Especially here in the United States where maternal mortality rates are so abysmal, there are really good reasons to say “no” to pregnancy. Maternal mortality rates fell throughout the 20th century until the year before I was born, 1982. But they’ve basically been climbing ever since. We’re the worst in the industrialized world and rates are still climbing. And they’re orders of magnitude worse for women of color, especially black women. Personally, I know two women who suffered postpartum cardiomyopathy in the last six or seven years. One received the diagnosis and medication and lifestyle change coaching she needed to continue parenting her children. One was diagnosed after death, leaving her six-month-old and older children in the care of their grieving father. Babies are born every day. AND. To pretend that healthy and non-trauma inducing births just happen without policies in place to keep the most vulnerable among us safe and cared for, regardless of employment status or wealth or education or insurance or race is ignorant at best. There are models of care in other parts of the world that have much better outcomes for pregnant people and for babies. The U.S. could learn from them.
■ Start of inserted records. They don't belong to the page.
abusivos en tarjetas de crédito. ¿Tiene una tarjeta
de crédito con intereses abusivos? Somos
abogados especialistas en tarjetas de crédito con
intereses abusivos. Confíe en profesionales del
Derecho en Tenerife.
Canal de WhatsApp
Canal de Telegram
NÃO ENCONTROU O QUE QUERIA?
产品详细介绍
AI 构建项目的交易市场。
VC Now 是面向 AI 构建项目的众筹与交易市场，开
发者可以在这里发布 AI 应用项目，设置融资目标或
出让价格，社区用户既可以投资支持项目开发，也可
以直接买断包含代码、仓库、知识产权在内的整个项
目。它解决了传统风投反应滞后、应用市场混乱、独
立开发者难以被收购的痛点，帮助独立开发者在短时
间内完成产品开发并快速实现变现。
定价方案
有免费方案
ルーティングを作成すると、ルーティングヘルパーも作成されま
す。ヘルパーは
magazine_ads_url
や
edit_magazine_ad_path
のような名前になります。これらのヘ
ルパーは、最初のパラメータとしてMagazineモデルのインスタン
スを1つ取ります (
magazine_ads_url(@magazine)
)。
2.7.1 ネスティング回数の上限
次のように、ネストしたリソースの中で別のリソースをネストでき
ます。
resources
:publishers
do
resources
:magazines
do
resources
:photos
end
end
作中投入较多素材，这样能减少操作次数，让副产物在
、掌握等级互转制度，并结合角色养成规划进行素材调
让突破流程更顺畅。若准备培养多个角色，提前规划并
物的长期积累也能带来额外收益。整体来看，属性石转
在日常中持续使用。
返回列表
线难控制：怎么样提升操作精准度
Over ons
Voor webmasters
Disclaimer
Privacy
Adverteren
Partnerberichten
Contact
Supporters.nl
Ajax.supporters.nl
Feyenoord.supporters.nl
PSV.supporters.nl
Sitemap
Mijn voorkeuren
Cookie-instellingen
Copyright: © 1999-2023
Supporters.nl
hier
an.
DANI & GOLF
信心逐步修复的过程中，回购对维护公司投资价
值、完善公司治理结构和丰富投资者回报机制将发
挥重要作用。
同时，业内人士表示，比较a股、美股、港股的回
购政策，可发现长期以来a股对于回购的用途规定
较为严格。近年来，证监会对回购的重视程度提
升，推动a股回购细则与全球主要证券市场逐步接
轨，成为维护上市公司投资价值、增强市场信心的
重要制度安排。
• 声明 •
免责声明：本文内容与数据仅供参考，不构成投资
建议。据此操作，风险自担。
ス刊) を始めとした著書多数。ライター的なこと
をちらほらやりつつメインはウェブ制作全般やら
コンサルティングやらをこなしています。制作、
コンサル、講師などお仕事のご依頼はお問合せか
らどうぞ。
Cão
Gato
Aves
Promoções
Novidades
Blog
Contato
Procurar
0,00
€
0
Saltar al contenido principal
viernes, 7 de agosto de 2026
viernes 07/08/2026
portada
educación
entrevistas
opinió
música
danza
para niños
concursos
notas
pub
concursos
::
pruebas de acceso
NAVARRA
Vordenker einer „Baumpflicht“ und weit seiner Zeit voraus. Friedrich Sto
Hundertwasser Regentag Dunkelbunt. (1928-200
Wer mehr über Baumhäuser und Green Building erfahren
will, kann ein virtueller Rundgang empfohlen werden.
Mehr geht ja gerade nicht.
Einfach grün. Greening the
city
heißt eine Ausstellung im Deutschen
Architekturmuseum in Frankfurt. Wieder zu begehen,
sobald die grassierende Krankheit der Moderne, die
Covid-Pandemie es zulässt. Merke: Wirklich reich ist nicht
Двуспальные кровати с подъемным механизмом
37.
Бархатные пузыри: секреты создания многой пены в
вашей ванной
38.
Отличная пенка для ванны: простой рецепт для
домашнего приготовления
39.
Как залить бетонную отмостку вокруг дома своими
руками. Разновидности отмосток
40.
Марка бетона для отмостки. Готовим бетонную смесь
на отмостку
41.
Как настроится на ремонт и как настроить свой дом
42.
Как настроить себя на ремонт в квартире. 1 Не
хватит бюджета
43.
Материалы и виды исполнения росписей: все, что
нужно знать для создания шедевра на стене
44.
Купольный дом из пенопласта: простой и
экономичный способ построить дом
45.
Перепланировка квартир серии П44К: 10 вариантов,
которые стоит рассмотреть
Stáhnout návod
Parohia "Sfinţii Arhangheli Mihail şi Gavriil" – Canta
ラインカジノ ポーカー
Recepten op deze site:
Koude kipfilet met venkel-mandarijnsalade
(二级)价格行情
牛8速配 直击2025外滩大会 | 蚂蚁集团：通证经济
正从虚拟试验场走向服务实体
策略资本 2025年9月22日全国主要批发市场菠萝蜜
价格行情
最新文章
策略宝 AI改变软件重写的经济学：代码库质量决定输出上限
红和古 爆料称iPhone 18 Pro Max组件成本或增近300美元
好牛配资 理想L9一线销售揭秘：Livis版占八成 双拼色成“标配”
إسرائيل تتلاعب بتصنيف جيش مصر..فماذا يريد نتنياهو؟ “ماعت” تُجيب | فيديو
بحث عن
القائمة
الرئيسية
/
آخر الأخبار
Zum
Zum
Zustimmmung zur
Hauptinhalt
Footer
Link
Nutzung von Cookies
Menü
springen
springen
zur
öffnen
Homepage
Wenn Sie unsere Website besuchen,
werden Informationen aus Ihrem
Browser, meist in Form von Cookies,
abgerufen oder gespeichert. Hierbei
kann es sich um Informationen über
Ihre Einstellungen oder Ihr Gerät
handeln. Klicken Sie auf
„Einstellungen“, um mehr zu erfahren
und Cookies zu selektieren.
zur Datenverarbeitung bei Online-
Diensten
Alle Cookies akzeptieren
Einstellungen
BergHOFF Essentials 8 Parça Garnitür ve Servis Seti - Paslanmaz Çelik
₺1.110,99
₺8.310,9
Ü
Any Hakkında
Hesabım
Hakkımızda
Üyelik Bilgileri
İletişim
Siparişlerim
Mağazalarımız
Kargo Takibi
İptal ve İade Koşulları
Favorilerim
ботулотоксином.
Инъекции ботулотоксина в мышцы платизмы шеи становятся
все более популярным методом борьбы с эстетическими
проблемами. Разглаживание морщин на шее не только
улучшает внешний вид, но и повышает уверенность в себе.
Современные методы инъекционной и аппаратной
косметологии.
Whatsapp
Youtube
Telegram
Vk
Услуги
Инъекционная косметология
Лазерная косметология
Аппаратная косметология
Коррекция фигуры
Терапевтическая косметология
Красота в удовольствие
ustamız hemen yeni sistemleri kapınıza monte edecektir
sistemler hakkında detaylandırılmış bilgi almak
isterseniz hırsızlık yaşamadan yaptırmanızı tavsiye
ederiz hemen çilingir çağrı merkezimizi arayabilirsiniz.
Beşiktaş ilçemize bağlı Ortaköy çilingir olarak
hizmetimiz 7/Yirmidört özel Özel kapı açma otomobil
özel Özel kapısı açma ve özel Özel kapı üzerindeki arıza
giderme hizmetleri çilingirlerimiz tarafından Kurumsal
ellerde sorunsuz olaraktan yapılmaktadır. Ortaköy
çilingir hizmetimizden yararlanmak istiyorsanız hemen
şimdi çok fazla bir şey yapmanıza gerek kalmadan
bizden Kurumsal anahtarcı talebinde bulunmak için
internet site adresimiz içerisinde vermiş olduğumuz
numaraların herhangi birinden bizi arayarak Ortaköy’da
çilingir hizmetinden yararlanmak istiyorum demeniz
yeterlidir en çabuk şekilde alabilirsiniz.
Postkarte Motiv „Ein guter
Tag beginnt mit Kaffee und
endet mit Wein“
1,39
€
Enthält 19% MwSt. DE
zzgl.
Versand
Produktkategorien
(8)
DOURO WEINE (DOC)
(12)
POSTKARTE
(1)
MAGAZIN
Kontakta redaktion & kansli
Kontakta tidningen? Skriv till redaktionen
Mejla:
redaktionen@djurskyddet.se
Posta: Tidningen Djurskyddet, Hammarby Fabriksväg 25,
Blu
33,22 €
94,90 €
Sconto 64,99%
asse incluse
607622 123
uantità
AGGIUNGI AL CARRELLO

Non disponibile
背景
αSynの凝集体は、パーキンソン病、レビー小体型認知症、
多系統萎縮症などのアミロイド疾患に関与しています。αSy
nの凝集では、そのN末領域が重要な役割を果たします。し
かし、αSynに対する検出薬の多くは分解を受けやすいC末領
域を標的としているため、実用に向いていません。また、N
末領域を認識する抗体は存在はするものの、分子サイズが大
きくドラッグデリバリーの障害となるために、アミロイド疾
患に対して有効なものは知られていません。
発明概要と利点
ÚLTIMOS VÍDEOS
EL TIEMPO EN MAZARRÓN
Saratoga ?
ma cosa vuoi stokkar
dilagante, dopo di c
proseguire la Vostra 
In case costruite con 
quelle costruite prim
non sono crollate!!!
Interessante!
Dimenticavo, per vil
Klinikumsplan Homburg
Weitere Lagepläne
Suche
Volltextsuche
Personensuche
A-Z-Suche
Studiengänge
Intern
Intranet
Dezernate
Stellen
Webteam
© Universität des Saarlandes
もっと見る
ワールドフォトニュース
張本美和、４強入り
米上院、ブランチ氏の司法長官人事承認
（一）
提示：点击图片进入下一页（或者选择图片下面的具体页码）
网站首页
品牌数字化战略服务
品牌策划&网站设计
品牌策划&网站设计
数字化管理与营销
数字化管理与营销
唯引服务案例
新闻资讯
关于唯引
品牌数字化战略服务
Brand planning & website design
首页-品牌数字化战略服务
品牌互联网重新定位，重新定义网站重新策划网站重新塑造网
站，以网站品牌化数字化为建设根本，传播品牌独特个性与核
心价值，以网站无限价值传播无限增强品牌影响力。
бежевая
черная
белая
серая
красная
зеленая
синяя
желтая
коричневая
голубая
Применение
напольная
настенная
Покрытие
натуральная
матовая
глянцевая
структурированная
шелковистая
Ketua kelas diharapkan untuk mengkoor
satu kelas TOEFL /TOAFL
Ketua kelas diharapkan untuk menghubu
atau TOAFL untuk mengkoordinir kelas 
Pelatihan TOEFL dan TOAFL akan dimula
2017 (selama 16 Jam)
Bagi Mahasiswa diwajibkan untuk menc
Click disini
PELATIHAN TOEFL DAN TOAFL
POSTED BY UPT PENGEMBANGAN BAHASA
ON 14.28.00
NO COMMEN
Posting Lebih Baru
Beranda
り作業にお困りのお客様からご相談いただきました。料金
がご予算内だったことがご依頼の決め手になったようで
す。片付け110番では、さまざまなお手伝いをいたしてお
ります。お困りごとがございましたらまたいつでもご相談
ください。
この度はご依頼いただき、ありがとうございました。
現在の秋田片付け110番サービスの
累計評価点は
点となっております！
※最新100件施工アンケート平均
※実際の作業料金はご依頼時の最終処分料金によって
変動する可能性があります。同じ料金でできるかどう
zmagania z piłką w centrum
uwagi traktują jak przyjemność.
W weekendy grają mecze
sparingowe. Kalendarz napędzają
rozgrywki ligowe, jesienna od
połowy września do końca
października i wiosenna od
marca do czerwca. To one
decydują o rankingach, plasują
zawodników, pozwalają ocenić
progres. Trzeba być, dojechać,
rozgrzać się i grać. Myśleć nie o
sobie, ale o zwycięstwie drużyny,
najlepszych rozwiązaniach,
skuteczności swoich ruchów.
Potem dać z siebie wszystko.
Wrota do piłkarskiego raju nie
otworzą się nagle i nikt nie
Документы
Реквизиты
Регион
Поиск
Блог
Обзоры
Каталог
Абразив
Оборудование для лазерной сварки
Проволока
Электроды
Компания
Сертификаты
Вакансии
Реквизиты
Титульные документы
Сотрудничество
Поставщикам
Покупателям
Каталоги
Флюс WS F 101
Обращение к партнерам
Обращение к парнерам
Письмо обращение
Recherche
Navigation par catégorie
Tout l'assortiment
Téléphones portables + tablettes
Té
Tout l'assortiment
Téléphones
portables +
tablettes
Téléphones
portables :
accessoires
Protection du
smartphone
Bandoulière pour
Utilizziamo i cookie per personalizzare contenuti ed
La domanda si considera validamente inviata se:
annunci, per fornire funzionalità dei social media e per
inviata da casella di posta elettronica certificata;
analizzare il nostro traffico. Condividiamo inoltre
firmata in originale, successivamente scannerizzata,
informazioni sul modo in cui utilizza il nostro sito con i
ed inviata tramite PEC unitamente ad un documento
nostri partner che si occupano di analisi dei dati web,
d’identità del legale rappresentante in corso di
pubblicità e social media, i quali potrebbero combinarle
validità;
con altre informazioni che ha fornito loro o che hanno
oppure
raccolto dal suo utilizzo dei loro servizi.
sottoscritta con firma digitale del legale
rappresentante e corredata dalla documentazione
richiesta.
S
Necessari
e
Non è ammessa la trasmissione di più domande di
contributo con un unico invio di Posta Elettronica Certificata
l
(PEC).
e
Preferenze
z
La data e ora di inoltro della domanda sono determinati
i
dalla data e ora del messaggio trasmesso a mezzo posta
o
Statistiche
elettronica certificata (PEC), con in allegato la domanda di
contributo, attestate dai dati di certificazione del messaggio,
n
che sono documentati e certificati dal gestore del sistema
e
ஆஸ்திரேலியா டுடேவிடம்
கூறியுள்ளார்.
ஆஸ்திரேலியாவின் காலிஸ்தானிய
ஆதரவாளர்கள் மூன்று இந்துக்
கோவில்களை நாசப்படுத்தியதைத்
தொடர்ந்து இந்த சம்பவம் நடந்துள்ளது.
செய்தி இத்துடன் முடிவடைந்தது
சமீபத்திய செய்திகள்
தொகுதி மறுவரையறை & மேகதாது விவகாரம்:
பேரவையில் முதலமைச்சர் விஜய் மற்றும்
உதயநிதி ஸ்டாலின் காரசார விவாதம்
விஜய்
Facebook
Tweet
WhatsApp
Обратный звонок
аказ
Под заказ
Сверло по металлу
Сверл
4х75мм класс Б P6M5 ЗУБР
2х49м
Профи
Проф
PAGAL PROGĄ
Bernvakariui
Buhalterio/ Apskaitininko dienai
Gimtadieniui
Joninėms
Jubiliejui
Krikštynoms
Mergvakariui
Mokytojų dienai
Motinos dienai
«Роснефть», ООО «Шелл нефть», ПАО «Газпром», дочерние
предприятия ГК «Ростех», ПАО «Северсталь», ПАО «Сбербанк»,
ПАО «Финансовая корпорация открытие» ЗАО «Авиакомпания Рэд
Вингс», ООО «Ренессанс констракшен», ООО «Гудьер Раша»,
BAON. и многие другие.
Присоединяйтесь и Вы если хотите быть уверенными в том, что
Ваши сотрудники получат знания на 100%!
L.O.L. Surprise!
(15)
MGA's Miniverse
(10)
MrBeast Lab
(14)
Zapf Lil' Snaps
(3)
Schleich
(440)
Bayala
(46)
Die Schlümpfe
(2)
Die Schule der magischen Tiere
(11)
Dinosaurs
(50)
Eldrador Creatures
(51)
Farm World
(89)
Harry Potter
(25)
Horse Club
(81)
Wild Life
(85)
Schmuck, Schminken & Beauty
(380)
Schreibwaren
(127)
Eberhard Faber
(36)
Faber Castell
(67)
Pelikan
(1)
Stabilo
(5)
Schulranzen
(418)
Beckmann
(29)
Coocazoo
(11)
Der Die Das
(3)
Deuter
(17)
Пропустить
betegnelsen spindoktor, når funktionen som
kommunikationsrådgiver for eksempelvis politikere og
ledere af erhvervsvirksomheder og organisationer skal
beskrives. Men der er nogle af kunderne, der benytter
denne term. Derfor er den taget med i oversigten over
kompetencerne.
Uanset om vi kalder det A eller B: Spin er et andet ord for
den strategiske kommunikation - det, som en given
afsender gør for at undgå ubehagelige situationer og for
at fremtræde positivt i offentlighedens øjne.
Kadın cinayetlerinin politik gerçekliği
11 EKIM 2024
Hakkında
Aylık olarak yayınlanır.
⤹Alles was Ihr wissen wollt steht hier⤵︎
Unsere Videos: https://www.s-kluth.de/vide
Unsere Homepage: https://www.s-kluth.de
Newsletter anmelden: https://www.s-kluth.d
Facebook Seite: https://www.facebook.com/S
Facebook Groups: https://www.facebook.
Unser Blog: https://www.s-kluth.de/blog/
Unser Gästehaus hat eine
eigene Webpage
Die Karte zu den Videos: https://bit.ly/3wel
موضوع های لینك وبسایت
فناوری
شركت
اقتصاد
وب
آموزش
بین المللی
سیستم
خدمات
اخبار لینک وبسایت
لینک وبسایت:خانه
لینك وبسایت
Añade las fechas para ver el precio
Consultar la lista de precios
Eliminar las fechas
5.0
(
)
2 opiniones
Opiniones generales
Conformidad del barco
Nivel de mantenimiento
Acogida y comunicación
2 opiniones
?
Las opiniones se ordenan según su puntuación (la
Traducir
We are so excited about the healthy babe we’re growing. And we have so much support. A care team we trust. Family and friends who are already showing up with offers of presence and food and supplies. The prayer of our community. Material to educate ourselves. Classes to help us prepare. A doula to support us during the labor and birth itself, slow down decision making, and improve outcomes. And the time to pursue what we need. In addition to being “regular pregnant,” Lucas jokes that I’m “full-time pregnant.” I have interpreted this as “professionally pregnant.” These terms (and the research that has evoked them) are kind of silly, but I’ll be 40 (we hope) before this little one is earthside. Even as we trust that God’s got them and us, we’re not rolling the dice on things that are within our power to learn and prepare for and choose. Would that all regular pregnant people had the time, space, privilege, care, and support that we do!
Much love,
Lindsey
A quick digression about the etymology of “babú” (bah-BOO): early in pregnancy, it felt strange and clinical to call our embryo, and then fetus, just that (embryo or fetus), at least when talking to each other. There was something more intimate and lively happening for us that encompassed not just the biological processes happening in my body, but also our hopes and dreams and prayers and those of so many others. It also felt presumptuous and kind of too much to refer to this growing one as a “baby.” To my mind, babies are born. This one is unborn. Pre-born. Pre-breath. Completely dependent on me for life. So I started referring to them as “babú.” It turns out this is also an Indian noun used as a sign of respect towards men and, in some cultures, a term of endearment for a loved one. I didn’t know this etymology at the time (and we still don’t know the sex of our babú), but as a term of endearment, it feels right on.